(PROVIDED ENTRIES begins)
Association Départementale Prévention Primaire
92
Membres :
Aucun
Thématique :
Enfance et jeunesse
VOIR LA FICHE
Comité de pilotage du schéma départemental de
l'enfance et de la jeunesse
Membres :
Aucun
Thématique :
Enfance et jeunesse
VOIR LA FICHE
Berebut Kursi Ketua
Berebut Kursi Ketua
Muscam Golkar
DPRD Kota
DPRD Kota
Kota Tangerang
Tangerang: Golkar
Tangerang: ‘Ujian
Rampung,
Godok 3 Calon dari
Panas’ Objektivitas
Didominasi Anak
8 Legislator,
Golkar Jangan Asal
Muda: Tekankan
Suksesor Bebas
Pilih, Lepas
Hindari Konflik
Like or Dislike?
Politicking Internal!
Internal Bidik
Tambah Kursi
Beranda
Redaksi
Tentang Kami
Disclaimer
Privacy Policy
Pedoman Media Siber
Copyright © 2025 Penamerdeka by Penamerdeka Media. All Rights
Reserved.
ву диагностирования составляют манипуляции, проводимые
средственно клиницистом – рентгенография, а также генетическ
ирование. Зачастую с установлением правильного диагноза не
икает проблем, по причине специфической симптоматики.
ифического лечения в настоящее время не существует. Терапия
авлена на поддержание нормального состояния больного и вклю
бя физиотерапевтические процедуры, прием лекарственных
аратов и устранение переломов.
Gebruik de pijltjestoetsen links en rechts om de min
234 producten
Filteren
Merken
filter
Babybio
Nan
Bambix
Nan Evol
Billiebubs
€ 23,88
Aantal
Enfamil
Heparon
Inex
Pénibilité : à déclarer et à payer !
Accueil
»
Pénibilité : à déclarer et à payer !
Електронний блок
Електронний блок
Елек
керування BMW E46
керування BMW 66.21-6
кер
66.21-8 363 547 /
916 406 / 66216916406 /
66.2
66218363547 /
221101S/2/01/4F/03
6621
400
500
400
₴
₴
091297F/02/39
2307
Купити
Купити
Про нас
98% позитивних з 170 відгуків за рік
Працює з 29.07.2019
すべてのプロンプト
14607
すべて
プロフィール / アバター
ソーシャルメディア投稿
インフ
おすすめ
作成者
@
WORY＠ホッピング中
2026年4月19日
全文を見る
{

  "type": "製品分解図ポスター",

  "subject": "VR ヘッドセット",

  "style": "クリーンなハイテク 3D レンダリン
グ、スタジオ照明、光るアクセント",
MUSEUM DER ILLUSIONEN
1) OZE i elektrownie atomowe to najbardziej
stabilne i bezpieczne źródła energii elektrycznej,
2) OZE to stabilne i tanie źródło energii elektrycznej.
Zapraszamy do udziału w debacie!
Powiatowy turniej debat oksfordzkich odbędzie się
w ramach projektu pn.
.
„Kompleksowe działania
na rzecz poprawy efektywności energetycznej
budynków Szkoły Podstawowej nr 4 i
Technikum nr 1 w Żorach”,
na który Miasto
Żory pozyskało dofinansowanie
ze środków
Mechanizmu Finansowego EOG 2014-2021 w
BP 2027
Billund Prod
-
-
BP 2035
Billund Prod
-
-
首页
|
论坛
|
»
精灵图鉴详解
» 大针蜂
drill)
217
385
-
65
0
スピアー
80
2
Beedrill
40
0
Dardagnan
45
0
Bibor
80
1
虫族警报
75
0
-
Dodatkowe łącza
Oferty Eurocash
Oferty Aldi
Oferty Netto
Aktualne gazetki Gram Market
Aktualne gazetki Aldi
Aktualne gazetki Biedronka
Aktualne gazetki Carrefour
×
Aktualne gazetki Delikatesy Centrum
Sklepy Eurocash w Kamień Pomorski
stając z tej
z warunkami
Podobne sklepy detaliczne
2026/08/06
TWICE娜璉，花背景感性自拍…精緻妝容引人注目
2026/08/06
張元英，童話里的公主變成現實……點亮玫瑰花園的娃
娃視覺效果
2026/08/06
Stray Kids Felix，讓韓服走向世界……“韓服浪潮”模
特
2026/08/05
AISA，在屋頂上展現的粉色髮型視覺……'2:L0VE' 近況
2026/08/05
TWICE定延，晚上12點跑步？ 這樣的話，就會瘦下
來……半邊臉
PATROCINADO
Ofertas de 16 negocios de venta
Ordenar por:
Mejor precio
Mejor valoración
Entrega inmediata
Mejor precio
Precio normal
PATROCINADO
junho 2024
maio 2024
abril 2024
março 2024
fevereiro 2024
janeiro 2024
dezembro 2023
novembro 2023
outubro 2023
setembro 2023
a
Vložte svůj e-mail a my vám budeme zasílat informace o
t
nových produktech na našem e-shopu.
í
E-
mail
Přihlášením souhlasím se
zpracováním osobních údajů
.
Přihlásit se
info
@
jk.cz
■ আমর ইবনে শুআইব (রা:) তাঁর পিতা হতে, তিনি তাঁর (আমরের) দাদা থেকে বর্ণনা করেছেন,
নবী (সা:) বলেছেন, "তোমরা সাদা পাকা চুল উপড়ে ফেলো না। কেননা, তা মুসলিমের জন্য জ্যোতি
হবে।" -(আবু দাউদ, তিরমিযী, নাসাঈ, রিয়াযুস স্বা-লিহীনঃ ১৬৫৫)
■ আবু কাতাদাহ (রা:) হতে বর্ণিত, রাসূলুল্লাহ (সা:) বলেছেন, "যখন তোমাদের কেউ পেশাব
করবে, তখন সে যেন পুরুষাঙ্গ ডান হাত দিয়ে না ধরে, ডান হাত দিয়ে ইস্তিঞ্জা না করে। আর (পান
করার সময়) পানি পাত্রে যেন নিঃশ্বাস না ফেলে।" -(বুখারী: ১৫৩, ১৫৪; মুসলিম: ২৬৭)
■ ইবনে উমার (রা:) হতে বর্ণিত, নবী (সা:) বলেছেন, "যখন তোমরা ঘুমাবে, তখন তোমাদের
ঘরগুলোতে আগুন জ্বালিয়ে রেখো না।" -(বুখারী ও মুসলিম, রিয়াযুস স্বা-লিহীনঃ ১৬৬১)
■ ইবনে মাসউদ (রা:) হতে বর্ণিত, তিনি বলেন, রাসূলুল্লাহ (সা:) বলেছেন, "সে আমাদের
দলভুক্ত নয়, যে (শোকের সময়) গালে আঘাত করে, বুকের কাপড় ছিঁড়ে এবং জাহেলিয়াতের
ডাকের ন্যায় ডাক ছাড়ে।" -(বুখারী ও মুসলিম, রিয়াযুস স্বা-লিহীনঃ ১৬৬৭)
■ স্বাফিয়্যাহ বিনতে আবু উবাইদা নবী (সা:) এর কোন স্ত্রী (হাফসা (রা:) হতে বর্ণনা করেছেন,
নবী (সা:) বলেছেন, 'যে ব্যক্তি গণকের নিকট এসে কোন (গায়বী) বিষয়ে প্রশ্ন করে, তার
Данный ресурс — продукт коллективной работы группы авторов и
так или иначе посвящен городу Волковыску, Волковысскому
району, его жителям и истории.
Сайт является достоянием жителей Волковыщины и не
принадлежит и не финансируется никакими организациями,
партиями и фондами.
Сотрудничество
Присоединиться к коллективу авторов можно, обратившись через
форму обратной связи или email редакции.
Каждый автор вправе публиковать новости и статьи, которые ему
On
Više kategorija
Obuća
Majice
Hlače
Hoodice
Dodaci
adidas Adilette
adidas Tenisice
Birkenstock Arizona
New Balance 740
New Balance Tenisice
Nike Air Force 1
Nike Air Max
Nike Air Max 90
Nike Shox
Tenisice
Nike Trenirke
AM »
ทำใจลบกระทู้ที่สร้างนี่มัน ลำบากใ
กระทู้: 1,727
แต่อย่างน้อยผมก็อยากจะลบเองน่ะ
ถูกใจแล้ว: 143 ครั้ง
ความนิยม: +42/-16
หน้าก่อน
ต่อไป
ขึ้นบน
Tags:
(PROVIDED ENTRIES ends)
* INSTRUCTIONS FOR THE TASK: Reproduce every line of the entries above verbatim, keeping their original order and line breaks.

* ANSWER SPACE:
Association Départementale Prévention Primaire
92
Membres :
Aucun
Thématique :
Enfance et jeunesse
VOIR LA FICHE
Comité de pilotage du schéma départemental de
l'enfance et de la jeunesse
Membres :
Aucun
Thématique :
Enfance et jeunesse
VOIR LA FICHE
Berebut Kursi Ketua
Berebut Kursi Ketua
Muscam Golkar
DPRD Kota
DPRD Kota
Kota Tangerang
Tangerang: Golkar
Tangerang: ‘Ujian
Rampung,
Godok 3 Calon dari
Panas’ Objektivitas
Didominasi Anak
8 Legislator,
Golkar Jangan Asal
Muda: Tekankan
Suksesor Bebas
Pilih, Lepas
Hindari Konflik
Like or Dislike?
Politicking Internal!
Internal Bidik
Tambah Kursi
Beranda
Redaksi
Tentang Kami
Disclaimer
Privacy Policy
Pedoman Media Siber
Copyright © 2025 Penamerdeka by Penamerdeka Media. All Rights
Reserved.
ву диагностирования составляют манипуляции, проводимые
средственно клиницистом – рентгенография, а также генетическ
ирование. Зачастую с установлением правильного диагноза не
икает проблем, по причине специфической симптоматики.
ифического лечения в настоящее время не существует. Терапия
авлена на поддержание нормального состояния больного и вклю
бя физиотерапевтические процедуры, прием лекарственных
аратов и устранение переломов.
Gebruik de pijltjestoetsen links en rechts om de min
234 producten
Filteren
Merken
filter
Babybio
Nan
Bambix
Nan Evol
Billiebubs
€ 23,88
Aantal
Enfamil
Heparon
Inex
Pénibilité : à déclarer et à payer !
Accueil
»
Pénibilité : à déclarer et à payer !
Електронний блок
Електронний блок
Елек
керування BMW E46
керування BMW 66.21-6
кер
66.21-8 363 547 /
916 406 / 66216916406 /
66.2
66218363547 /
221101S/2/01/4F/03
6621
400
500
400
₴
₴
091297F/02/39
2307
Купити
Купити
Про нас
98% позитивних з 170 відгуків за рік
Працює з 29.07.2019
すべてのプロンプト
14607
すべて
プロフィール / アバター
ソーシャルメディア投稿
インフ
おすすめ
作成者
@
WORY＠ホッピング中
2026年4月19日
全文を見る
{

  "type": "製品分解図ポスター",

  "subject": "VR ヘッドセット",

  "style": "クリーンなハイテク 3D レンダリン
グ、スタジオ照明、光るアクセント",
MUSEUM DER ILLUSIONEN
1) OZE i elektrownie atomowe to najbardziej
stabilne i bezpieczne źródła energii elektrycznej,
2) OZE to stabilne i tanie źródło energii elektrycznej.
Zapraszamy do udziału w debacie!
Powiatowy turniej debat oksfordzkich odbędzie się
w ramach projektu pn.
.
„Kompleksowe działania
na rzecz poprawy efektywności energetycznej
budynków Szkoły Podstawowej nr 4 i
Technikum nr 1 w Żorach”,
na który Miasto
Żory pozyskało dofinansowanie
ze środków
Mechanizmu Finansowego EOG 2014-2021 w
BP 2027
Billund Prod
-
-
BP 2035
Billund Prod
-
-
首页
|
论坛
|
»
精灵图鉴详解
» 大针蜂
drill)
217
385
-
65
0
スピアー
80
2
Beedrill
40
0
Dardagnan
45
0
Bibor
80
1
虫族警报
75
0
-
Dodatkowe łącza
Oferty Eurocash
Oferty Aldi
Oferty Netto
Aktualne gazetki Gram Market
Aktualne gazetki Aldi
Aktualne gazetki Biedronka
Aktualne gazetki Carrefour
×
Aktualne gazetki Delikatesy Centrum
Sklepy Eurocash w Kamień Pomorski
stając z tej
z warunkami
Podobne sklepy detaliczne
2026/08/06
TWICE娜璉，花背景感性自拍…精緻妝容引人注目
2026/08/06
張元英，童話里的公主變成現實……點亮玫瑰花園的娃
娃視覺效果
2026/08/06
Stray Kids Felix，讓韓服走向世界……“韓服浪潮”模
特
2026/08/05
AISA，在屋頂上展現的粉色髮型視覺……'2:L0VE' 近況
2026/08/05
TWICE定延，晚上12點跑步？ 這樣的話，就會瘦下
來……半邊臉
PATROCINADO
Ofertas de 16 negocios de venta
Ordenar por:
Mejor precio
Mejor valoración
Entrega inmediata
Mejor precio
Precio normal
PATROCINADO
junho 2024
maio 2024
abril 2024
março 2024
fevereiro 2024
janeiro 2024
dezembro 2023
novembro 2023
outubro 2023
setembro 2023
a
Vložte svůj e-mail a my vám budeme zasílat informace o
t
nových produktech na našem e-shopu.
í
E-
mail
Přihlášením souhlasím se
zpracováním osobních údajů
.
Přihlásit se
info
@
jk.cz
■ আমর ইবনে শুআইব (রা:) তাঁর পিতা হতে, তিনি তাঁর (আমরের) দাদা থেকে বর্ণনা করেছেন,
নবী (সা:) বলেছেন, "তোমরা সাদা পাকা চুল উপড়ে ফেলো না। কেননা, তা মুসলিমের জন্য জ্যোতি
হবে।" -(আবু দাউদ, তিরমিযী, নাসাঈ, রিয়াযুস স্বা-লিহীনঃ ১৬৫৫)
■ আবু কাতাদাহ (রা:) হতে বর্ণিত, রাসূলুল্লাহ (সা:) বলেছেন, "যখন তোমাদের কেউ পেশাব
করবে, তখন সে যেন পুরুষাঙ্গ ডান হাত দিয়ে না ধরে, ডান হাত দিয়ে ইস্তিঞ্জা না করে। আর (পান
করার সময়) পানি পাত্রে যেন নিঃশ্বাস না ফেলে।" -(বুখারী: ১৫৩, ১৫৪; মুসলিম: ২৬৭)
■ ইবনে উমার (রা:) হতে বর্ণিত, নবী (সা:) বলেছেন, "যখন তোমরা ঘুমাবে, তখন তোমাদের
ঘরগুলোতে আগুন জ্বালিয়ে রেখো না।" -(বুখারী ও মুসলিম, রিয়াযুস স্বা-লিহীনঃ ১৬৬১)
■ ইবনে মাসউদ (রা:) হতে বর্ণিত, তিনি বলেন, রাসূলুল্লাহ (সা:) বলেছেন, "সে আমাদের
দলভুক্ত নয়, যে (শোকের সময়) গালে আঘাত করে, বুকের কাপড় ছিঁড়ে এবং জাহেলিয়াতের
ডাকের ন্যায় ডাক ছাড়ে।" -(বুখারী ও মুসলিম, রিয়াযুস স্বা-লিহীনঃ ১৬৬৭)
■ স্বাফিয়্যাহ বিনতে আবু উবাইদা নবী (সা:) এর কোন স্ত্রী (হাফসা (রা:) হতে বর্ণনা করেছেন,
নবী (সা:) বলেছেন, 'যে ব্যক্তি গণকের নিকট এসে কোন (গায়বী) বিষয়ে প্রশ্ন করে, তার
Данный ресурс — продукт коллективной работы группы авторов и
так или иначе посвящен городу Волковыску, Волковысскому
району, его жителям и истории.
Сайт является достоянием жителей Волковыщины и не
принадлежит и не финансируется никакими организациями,
партиями и фондами.
Сотрудничество
Присоединиться к коллективу авторов можно, обратившись через
форму обратной связи или email редакции.
Каждый автор вправе публиковать новости и статьи, которые ему
On
Više kategorija
Obuća
Majice
Hlače
Hoodice
Dodaci
adidas Adilette
adidas Tenisice
Birkenstock Arizona
New Balance 740
New Balance Tenisice
Nike Air Force 1
Nike Air Max
Nike Air Max 90
Nike Shox
Tenisice
Nike Trenirke
AM »
ทำใจลบกระทู้ที่สร้างนี่มัน ลำบากใ
กระทู้: 1,727
แต่อย่างน้อยผมก็อยากจะลบเองน่ะ
ถูกใจแล้ว: 143 ครั้ง
ความนิยม: +42/-16
หน้าก่อน
ต่อไป
ขึ้นบน
Tags:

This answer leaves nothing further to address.